Flashback to 1970 and retirement meant golf, maybe a little mahjong, some bingo and certainly a lot of TV. Not now. Today’s retirees increasingly are a blur of activity.
“Retirement used to mean you were out to pasture -- now you are revving up,” said North Jersey transitional reinvention coach Randi Levin, who said she has a lot of retiree clients, in part, because “Baby Boomers are reinventing what retirement means.”
Don’t some in fact play golf or cards? You bet. But there's a new reality.
“Many believe that they will retire and golf, travel, fish or hang out with grandkids all day," said Richard Reyes, a financial planner in Maitland, Fa. who works with many retirees. "But it’s no different than eating chocolate cake everyday. After a while it just gets old.”
Art Koff, 80, in Chicago, who runs job info site RetiredBrains.com, said that people get active after they retire for two basic reasons. Some get bored. Others find that their costs of retirement are outstripping their financial means so they need supplemental income.
A third factor: “We are living longer,” said Levin. Life expectancy in the U.S. in 1950 for a male was 65.6; for a female, 71.1. Today it is 76.2 for a male, 81.1 for a female. With a decade more to live, we apparently are determined to do something other than veg out or polish our putts.
We are also a lot healthier in many cases. “Retiring at 65 really does not make sense for many,” said Levin, who is in her mid 50s.
What are we doing instead? The Boomer reality is that one size does not fit all. Which means that many activities suddenly are popping into popularity.

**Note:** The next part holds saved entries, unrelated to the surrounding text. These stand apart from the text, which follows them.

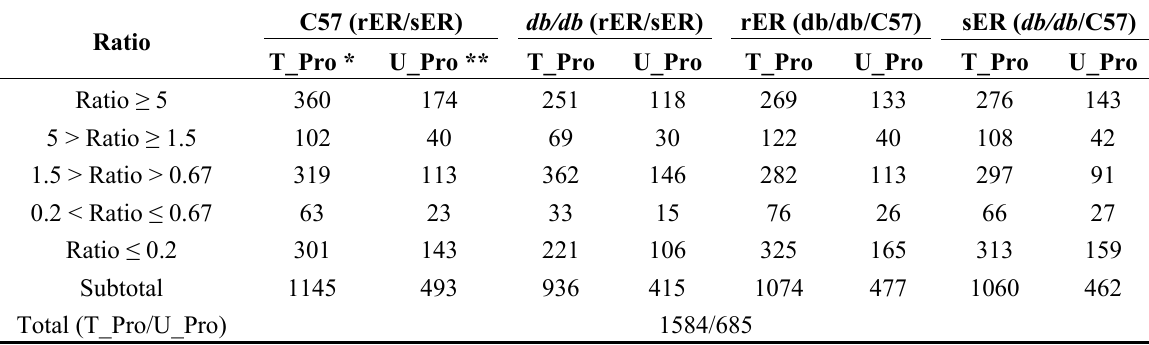
Table 1. Summary of quantitative analysis of ER proteome from normal and db/db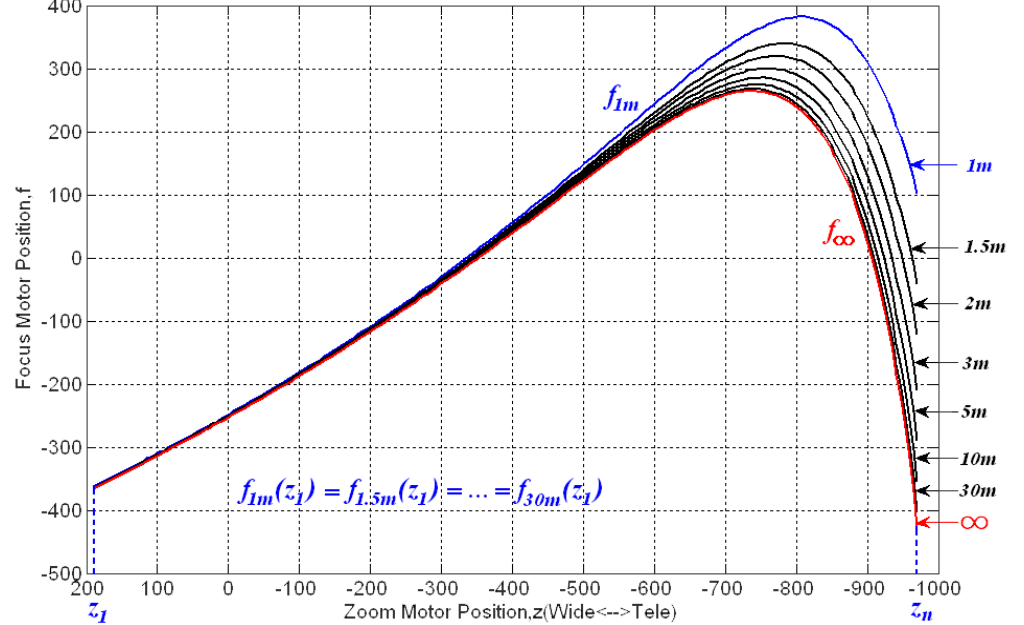
Figure 3. Trace curves for an 18 × zoom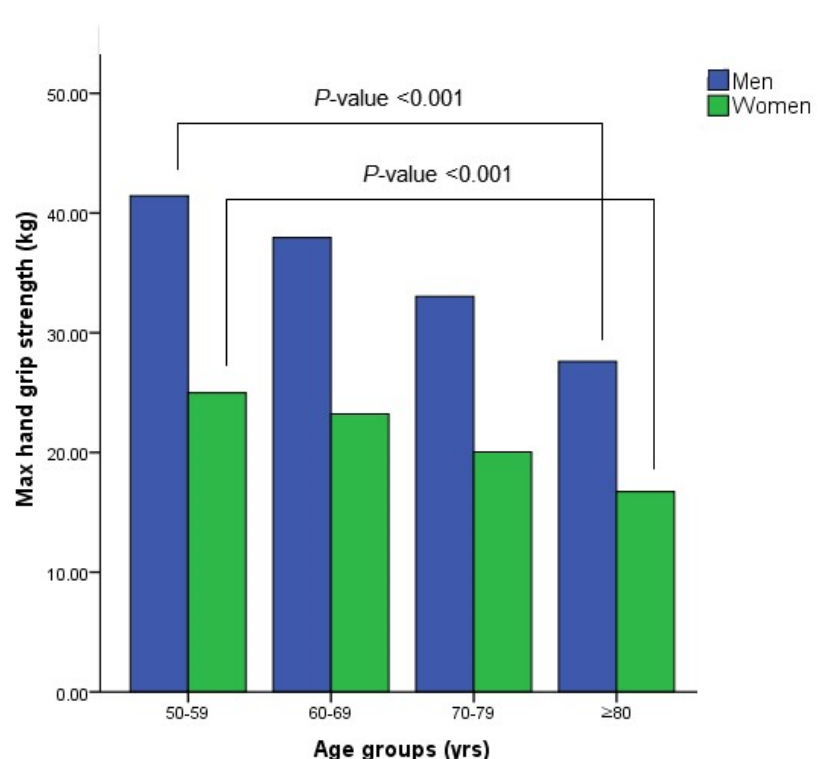
Figure 1. Distribution of hand grip strength according to age groups and sex. Table 2. Different characteristics that were related with functional disability according to age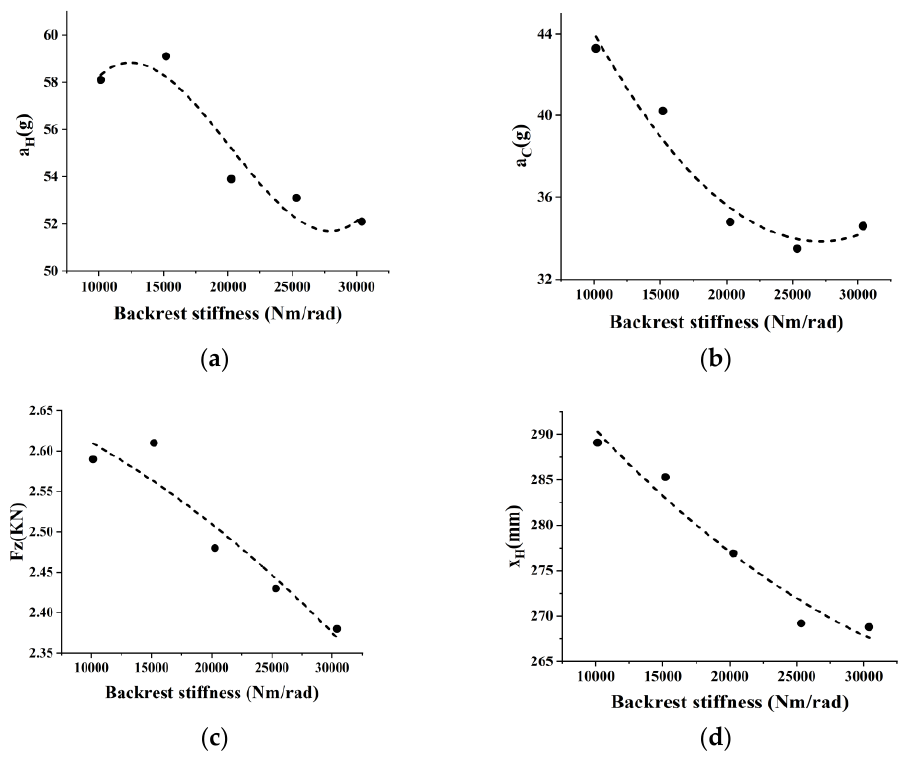
Figure 13. A value of 3 ms head resultant acceleration 𝑎 𝐻 variation ( a ), 3 ms chest resultant acceler- ation 𝑎 𝐶 variation ( b ), upper neck tension 𝐹 𝑍 variation ( c ), and the head horizontal displacement 𝑥 𝐻 variation ( d ) caused by the backrest stiffness adjustment.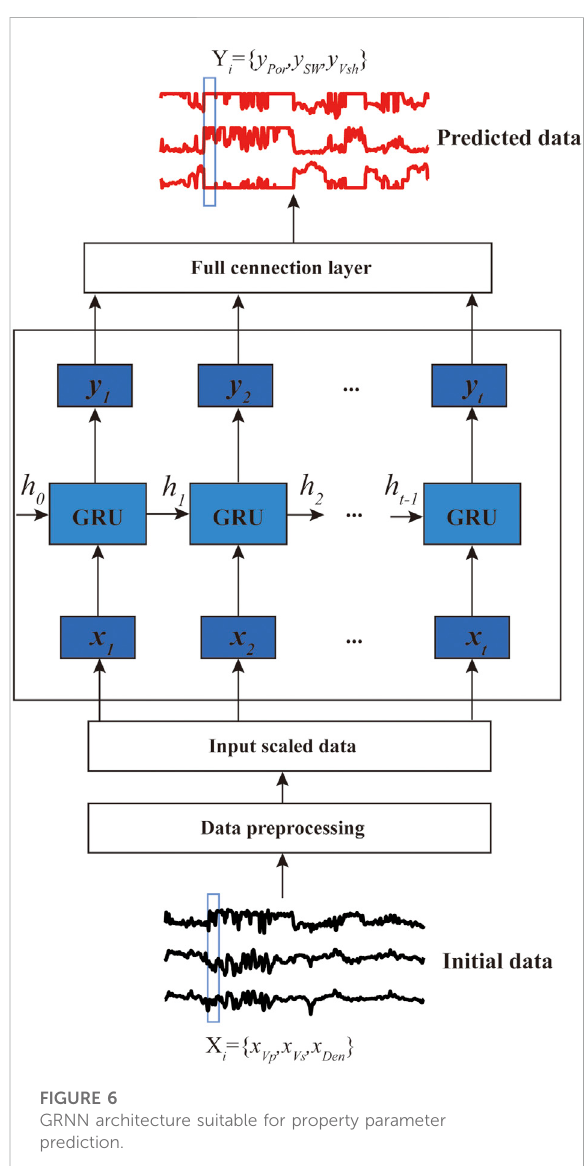
FIGURE 6 GRNN architecture suitable for property parameter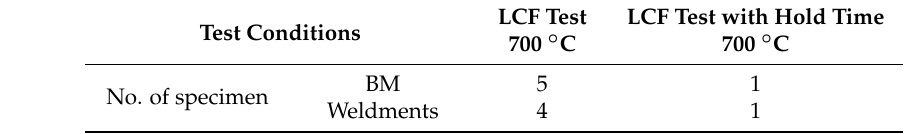
Table 2. Test matrix of tensile and low ‐ cycle fatigue (LCF) tests performed in this study. BM—base metal.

Part-time or seasonal work. Many retirees are still working, said Koff, who elaborated that some start their own businesses and many others pick up seasonal work on the fly (retired CPAs, for instance, may work for tax preparation companies about this time of year). Speaking for himself, Koff said, “I hope to be doing what I am doing now ten years from now. I work 50 hours a week. I will do this as long as I can.”
Bucket list travel is very popular with Boomer retirees, said Greg Geronemus, 29, who is co-CEO of smarTours in New York. Maybe they do not want to do the clichéd bus tour of Vienna on Monday, Budapest on Tuesday...but they do want to go to the places they have long dreamed about. Now that they have the money and time, retirees are satisfying their wanderlust. Geronemus pointed to Cuba and South Africa as prime bucket list destinations in 2016.
Long walks are also in, said multiple experts. The 500 mile Camino de Santiago in Spain - a pilgrimage trail - and the 2,150 mile Appalachian Trail, both starring in recent movies, are on the to-do lists of many retirees. Those are a little more adventurous than strolling around the cul-de-sac in Easy Striders.
About 200,000 trekkers annually do the Camino for instance - highlighted in Emilio Estevez’s film, The Way, starring his dad, Martin Sheen. Many of these adventurers are retirees, in part because it’s a 30 day walk under favorable circumstances and retirees have that time. The rest of us, not so much.
They write books. Elliott Katz, who lives in Canada and retired after a long career as a civil servant in Ontario, wrote Being the Strong Man a Woman Wants: Timeless Wisdom on Being a Man. He said he now works “every day, maybe five hours a day,” promoting his book.
Tom Cirignano did likewise. The 63-year-old, who lives in Lakeville, Mass., has written a book The Constant Outsider, about the decades he spent running an automobile service station in South Boston and, sometimes, ducking threats made by racketeer Whitey Bulger who ran the neighborhood. Added Cirignano: “I think -- no, I know -- every retiree should write a memoir like I did. In the entire history of mankind, no two lives have been the same.”
The ease of distributing a self-published e-book via Amazon is a key to the current burst of retiree authorship, said sources.
Learn new languages. Marcie Rogo, 30, a co-founder of Stitch.net, which connects adults over 50 with shared interests, said a big interest among retirees is putting some of their new free time into language learning. A plus: it definitely keeps the brain active and many retirees - rightly concerned about dementia and similar loss of mental acuity - are determined to do what they can to ward that off.
Bottomline retirement reality in 2016: There are no rules. Boomers are doing what they want. And maybe it’s a generation that has always done that.